Reproduce the lines of the items below word for word, from the line containing "What is the sum of all values?" through the line containing "What is the difference between the maximum", and include both of those lines.

## [DATA UNDER STUDY]
>>>

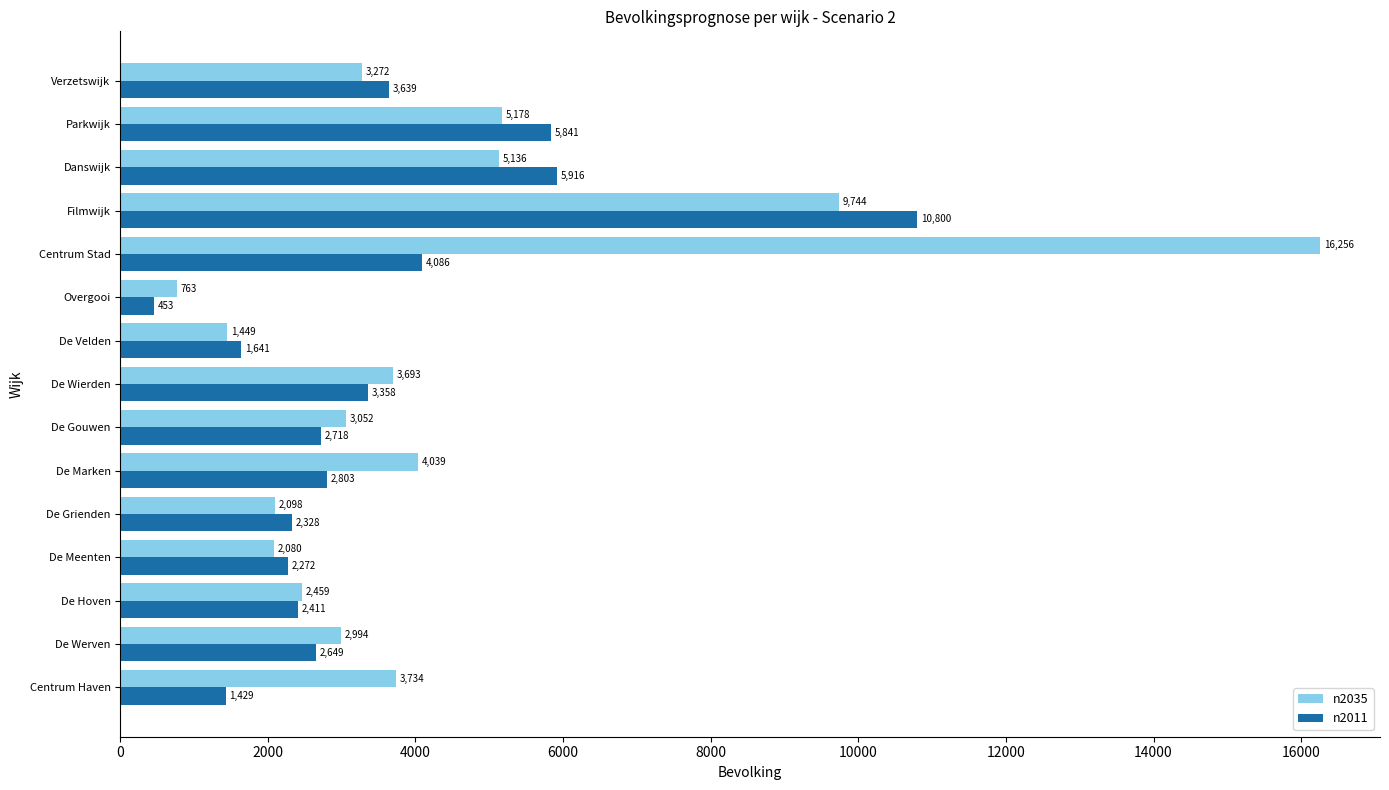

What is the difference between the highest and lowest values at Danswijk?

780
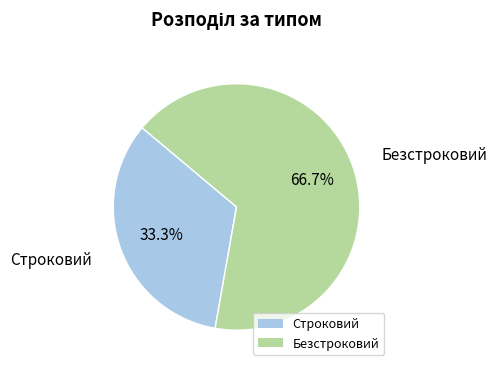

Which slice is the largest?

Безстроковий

<<<
>>>

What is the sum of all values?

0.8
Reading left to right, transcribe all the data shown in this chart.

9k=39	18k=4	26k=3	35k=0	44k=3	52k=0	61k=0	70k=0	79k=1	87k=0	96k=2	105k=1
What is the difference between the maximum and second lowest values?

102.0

<<<
>>>

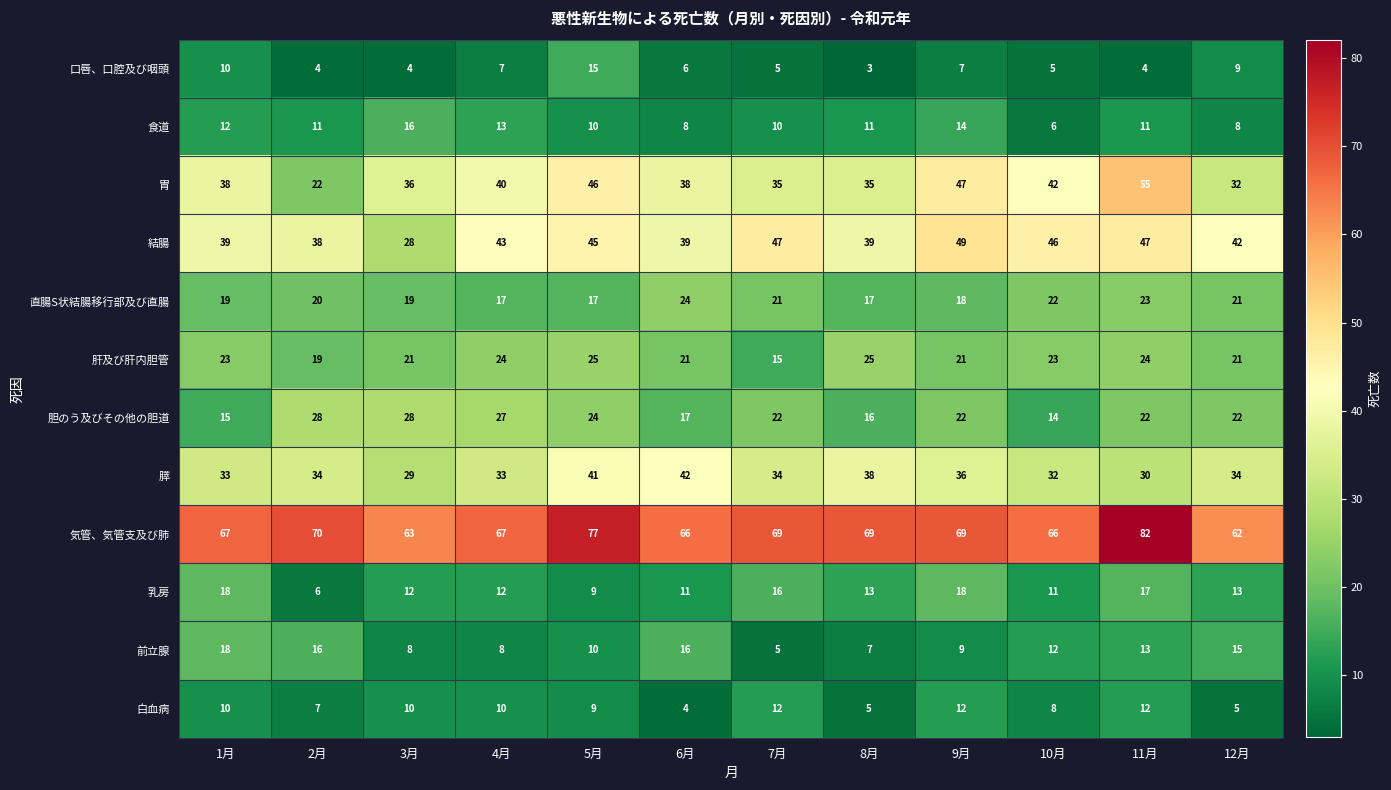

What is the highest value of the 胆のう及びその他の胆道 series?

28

<<<

## [WRITTEN ANSWER]
What is the sum of all values?

0.8
Reading left to right, transcribe all the data shown in this chart.

9k=39	18k=4	26k=3	35k=0	44k=3	52k=0	61k=0	70k=0	79k=1	87k=0	96k=2	105k=1
What is the difference between the maximum and second lowest values?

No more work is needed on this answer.